# What to produce
Reproduce the material verbatim from its first line through the line containing "Admissions: VPK, Primary, Toddler", including both of those lines.
---+---
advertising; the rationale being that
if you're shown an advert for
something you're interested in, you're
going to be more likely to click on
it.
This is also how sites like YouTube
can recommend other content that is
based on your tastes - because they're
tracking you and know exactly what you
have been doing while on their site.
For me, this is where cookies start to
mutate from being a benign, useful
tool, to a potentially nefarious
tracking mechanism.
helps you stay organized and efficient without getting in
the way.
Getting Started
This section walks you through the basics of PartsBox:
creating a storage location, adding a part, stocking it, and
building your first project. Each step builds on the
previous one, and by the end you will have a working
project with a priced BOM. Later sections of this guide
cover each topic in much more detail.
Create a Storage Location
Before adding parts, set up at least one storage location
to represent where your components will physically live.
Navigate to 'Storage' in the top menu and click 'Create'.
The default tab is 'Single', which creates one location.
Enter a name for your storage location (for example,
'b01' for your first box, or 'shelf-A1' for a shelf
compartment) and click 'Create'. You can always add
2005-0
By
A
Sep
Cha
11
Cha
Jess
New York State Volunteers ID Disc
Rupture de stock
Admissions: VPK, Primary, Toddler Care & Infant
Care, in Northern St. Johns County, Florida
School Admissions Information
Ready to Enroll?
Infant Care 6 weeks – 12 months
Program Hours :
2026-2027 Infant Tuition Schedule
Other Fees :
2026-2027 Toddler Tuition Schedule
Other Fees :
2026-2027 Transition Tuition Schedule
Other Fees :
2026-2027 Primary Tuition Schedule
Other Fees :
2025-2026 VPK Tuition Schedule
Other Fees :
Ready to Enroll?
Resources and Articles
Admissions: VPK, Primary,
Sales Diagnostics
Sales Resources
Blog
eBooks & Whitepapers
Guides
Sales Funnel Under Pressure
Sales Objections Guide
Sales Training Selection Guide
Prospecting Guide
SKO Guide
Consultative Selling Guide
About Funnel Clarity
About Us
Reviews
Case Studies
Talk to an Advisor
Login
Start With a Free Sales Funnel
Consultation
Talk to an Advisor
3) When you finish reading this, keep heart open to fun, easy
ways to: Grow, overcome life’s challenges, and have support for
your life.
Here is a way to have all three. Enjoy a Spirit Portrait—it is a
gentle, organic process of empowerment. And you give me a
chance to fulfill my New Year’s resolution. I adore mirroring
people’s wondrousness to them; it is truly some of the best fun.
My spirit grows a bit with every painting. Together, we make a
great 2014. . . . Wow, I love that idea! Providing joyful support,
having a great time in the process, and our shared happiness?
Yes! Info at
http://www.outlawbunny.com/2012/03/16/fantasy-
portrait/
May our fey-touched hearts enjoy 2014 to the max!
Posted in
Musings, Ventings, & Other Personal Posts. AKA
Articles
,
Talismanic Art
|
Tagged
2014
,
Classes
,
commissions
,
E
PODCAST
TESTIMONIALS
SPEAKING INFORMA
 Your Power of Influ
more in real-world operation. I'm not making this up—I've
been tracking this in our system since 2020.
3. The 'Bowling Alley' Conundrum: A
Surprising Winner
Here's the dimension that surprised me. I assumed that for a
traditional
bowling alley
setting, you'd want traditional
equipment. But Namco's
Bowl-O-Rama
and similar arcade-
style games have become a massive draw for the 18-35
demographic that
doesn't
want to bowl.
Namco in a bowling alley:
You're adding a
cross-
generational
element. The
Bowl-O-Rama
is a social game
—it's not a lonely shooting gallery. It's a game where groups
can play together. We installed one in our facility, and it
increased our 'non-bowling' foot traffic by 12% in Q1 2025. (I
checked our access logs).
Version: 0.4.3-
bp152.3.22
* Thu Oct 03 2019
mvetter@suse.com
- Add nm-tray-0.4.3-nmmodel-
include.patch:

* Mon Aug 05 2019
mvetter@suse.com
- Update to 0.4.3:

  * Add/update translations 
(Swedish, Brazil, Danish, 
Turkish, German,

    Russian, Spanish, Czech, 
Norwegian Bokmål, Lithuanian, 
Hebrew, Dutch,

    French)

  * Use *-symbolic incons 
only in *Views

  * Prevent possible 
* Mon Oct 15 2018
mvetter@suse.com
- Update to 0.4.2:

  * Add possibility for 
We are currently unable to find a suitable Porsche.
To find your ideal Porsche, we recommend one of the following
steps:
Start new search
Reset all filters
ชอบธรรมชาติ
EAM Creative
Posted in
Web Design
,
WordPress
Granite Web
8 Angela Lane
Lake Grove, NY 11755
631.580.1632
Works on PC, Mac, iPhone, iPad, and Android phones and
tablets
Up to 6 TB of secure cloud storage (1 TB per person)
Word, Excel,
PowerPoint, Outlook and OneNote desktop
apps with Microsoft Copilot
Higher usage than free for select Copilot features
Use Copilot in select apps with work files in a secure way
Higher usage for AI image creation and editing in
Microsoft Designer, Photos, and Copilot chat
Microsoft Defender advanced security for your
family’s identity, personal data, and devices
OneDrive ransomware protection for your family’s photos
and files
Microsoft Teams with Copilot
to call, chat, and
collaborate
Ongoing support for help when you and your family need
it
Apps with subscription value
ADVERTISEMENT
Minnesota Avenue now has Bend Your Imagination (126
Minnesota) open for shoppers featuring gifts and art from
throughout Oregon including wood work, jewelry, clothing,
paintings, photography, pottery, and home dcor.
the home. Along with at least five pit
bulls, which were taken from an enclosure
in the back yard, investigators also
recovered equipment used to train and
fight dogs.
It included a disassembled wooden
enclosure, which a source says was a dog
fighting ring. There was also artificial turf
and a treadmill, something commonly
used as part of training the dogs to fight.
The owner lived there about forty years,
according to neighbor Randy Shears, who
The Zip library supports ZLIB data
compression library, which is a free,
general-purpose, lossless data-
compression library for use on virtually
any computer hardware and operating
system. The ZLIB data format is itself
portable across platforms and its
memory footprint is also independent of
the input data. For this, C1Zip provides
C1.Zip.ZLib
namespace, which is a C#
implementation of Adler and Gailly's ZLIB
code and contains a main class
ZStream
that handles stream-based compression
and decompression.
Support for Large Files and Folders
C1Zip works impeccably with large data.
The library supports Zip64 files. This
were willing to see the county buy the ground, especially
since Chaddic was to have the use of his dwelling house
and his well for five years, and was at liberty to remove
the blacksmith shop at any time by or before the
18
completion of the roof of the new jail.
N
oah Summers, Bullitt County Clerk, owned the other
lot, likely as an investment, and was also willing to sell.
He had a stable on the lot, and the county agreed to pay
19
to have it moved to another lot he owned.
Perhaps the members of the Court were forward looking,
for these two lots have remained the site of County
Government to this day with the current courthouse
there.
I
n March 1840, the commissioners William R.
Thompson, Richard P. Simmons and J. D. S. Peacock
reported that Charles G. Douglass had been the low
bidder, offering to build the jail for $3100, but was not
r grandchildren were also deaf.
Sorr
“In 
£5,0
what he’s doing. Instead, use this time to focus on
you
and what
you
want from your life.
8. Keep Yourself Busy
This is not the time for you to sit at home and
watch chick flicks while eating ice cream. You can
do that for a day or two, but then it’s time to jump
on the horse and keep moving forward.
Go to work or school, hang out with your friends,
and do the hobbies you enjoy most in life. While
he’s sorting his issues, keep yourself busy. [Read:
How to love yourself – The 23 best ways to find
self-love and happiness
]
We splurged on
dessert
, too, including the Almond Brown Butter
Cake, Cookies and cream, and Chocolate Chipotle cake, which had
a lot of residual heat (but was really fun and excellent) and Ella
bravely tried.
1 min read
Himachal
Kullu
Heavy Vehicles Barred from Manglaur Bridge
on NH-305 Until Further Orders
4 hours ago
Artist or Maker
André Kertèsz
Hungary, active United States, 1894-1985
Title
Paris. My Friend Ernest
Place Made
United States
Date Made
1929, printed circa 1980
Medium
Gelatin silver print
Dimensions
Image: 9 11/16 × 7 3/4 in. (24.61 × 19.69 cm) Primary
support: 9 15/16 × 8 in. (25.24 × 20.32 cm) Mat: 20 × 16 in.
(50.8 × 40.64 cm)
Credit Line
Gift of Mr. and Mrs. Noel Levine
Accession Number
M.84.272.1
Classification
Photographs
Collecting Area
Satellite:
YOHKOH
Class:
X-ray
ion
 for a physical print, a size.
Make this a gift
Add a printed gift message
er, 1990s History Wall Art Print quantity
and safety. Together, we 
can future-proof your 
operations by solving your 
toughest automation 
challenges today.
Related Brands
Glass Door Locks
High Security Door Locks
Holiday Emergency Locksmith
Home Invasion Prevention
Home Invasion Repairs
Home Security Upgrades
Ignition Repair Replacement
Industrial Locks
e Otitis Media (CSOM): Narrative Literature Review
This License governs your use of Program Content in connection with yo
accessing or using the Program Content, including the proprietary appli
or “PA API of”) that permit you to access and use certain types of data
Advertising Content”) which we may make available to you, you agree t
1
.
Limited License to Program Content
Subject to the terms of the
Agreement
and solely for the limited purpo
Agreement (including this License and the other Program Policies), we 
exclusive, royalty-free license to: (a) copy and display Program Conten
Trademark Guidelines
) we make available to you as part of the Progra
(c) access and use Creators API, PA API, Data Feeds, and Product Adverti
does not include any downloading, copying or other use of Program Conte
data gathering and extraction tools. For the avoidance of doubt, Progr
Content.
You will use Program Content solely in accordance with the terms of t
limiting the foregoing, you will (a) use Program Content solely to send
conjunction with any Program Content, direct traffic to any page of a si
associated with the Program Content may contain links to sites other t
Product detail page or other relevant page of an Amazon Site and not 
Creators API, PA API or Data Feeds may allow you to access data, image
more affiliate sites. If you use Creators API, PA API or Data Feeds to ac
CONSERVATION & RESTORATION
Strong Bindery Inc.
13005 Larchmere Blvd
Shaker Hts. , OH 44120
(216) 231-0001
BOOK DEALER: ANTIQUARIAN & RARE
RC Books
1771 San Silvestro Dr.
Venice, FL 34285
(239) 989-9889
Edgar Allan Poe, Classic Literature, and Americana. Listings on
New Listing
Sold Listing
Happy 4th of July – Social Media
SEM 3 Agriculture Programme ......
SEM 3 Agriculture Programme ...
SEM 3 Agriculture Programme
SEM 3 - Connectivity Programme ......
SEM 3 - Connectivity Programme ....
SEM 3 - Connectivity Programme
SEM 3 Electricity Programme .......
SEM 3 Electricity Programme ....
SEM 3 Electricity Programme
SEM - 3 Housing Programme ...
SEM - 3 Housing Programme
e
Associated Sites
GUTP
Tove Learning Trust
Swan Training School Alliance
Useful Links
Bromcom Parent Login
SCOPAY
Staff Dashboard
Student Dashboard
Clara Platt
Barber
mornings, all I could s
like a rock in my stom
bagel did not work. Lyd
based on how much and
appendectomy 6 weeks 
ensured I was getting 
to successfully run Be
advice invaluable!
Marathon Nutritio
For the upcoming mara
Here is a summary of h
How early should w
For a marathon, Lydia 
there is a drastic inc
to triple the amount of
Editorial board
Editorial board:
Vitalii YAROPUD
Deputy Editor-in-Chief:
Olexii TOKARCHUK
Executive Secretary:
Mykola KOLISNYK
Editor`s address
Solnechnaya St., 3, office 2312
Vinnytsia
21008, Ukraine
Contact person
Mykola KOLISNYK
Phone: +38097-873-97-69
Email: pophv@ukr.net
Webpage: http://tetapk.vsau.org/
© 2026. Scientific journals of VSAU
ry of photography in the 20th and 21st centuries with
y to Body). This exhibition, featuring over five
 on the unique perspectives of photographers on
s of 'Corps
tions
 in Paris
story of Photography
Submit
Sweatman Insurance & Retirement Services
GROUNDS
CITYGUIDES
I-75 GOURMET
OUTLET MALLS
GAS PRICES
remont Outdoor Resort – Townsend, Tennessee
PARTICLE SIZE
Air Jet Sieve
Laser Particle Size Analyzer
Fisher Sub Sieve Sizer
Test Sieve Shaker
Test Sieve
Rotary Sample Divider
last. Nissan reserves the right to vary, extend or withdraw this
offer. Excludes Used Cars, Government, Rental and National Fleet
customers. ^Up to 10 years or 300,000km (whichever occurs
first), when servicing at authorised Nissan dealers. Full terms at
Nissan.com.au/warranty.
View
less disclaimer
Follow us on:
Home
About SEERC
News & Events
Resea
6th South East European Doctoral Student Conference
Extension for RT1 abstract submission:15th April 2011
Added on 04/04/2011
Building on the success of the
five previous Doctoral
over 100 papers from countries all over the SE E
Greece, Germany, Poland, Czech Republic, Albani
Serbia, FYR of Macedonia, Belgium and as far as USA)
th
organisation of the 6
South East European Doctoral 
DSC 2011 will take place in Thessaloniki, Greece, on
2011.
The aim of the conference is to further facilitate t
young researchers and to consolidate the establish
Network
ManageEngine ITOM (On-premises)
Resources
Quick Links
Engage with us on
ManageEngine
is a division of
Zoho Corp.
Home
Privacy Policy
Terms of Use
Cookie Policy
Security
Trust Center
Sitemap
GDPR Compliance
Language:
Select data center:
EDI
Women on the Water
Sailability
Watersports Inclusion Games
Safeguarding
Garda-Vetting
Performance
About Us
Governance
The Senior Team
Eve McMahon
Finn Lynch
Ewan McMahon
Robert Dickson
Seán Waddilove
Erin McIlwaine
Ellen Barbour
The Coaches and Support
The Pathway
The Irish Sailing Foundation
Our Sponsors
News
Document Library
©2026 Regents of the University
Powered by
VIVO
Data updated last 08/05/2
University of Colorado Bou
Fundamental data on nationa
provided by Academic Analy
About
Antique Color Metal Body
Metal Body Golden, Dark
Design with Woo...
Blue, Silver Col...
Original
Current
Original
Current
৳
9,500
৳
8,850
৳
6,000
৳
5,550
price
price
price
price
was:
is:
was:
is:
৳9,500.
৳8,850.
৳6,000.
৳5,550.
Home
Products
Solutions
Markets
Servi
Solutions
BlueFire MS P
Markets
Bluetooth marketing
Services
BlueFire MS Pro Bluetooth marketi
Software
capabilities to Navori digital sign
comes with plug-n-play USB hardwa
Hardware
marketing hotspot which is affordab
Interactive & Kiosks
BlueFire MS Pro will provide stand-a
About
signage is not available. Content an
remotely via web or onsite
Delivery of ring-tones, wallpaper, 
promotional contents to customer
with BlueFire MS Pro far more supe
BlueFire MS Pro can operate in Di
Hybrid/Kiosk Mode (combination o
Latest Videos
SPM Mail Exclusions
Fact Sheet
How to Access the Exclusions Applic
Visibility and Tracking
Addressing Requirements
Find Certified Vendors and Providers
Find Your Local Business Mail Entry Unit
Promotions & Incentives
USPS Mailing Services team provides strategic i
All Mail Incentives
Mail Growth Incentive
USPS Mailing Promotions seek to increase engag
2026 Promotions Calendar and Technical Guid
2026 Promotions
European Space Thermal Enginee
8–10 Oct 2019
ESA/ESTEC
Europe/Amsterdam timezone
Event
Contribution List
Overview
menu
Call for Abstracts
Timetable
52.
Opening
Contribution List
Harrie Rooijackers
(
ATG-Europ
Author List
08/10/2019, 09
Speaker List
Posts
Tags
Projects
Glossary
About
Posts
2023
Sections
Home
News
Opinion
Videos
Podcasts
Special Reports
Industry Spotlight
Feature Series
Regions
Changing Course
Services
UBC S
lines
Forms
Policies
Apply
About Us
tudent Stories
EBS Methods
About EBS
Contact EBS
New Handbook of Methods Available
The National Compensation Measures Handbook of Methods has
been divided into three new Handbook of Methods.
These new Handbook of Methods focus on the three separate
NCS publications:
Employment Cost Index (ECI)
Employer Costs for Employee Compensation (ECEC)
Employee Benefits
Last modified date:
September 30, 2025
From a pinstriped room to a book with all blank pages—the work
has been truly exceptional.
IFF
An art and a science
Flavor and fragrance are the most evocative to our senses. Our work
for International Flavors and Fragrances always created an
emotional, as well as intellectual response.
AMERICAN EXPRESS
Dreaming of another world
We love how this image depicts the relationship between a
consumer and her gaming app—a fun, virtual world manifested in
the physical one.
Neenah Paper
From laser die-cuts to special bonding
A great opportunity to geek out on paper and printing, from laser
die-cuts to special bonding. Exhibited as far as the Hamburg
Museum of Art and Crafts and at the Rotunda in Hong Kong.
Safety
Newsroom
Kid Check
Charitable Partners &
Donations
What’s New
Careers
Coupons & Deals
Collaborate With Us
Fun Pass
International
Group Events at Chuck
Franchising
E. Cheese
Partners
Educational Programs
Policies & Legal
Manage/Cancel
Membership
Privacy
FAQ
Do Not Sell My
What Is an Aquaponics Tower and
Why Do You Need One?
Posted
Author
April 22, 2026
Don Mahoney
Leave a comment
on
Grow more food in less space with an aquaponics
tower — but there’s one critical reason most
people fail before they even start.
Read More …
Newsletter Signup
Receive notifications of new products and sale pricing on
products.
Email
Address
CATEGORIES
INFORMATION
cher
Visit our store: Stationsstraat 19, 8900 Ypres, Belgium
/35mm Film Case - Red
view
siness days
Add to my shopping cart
---+---
# Solved problem
advertising; the rationale being that
if you're shown an advert for
something you're interested in, you're
going to be more likely to click on
it.
This is also how sites like YouTube
can recommend other content that is
based on your tastes - because they're
tracking you and know exactly what you
have been doing while on their site.
For me, this is where cookies start to
mutate from being a benign, useful
tool, to a potentially nefarious
tracking mechanism.
helps you stay organized and efficient without getting in
the way.
Getting Started
This section walks you through the basics of PartsBox:
creating a storage location, adding a part, stocking it, and
building your first project. Each step builds on the
previous one, and by the end you will have a working
project with a priced BOM. Later sections of this guide
cover each topic in much more detail.
Create a Storage Location
Before adding parts, set up at least one storage location
to represent where your components will physically live.
Navigate to 'Storage' in the top menu and click 'Create'.
The default tab is 'Single', which creates one location.
Enter a name for your storage location (for example,
'b01' for your first box, or 'shelf-A1' for a shelf
compartment) and click 'Create'. You can always add
2005-0
By
A
Sep
Cha
11
Cha
Jess
New York State Volunteers ID Disc
Rupture de stock
Admissions: VPK, Primary, Toddler Care & Infant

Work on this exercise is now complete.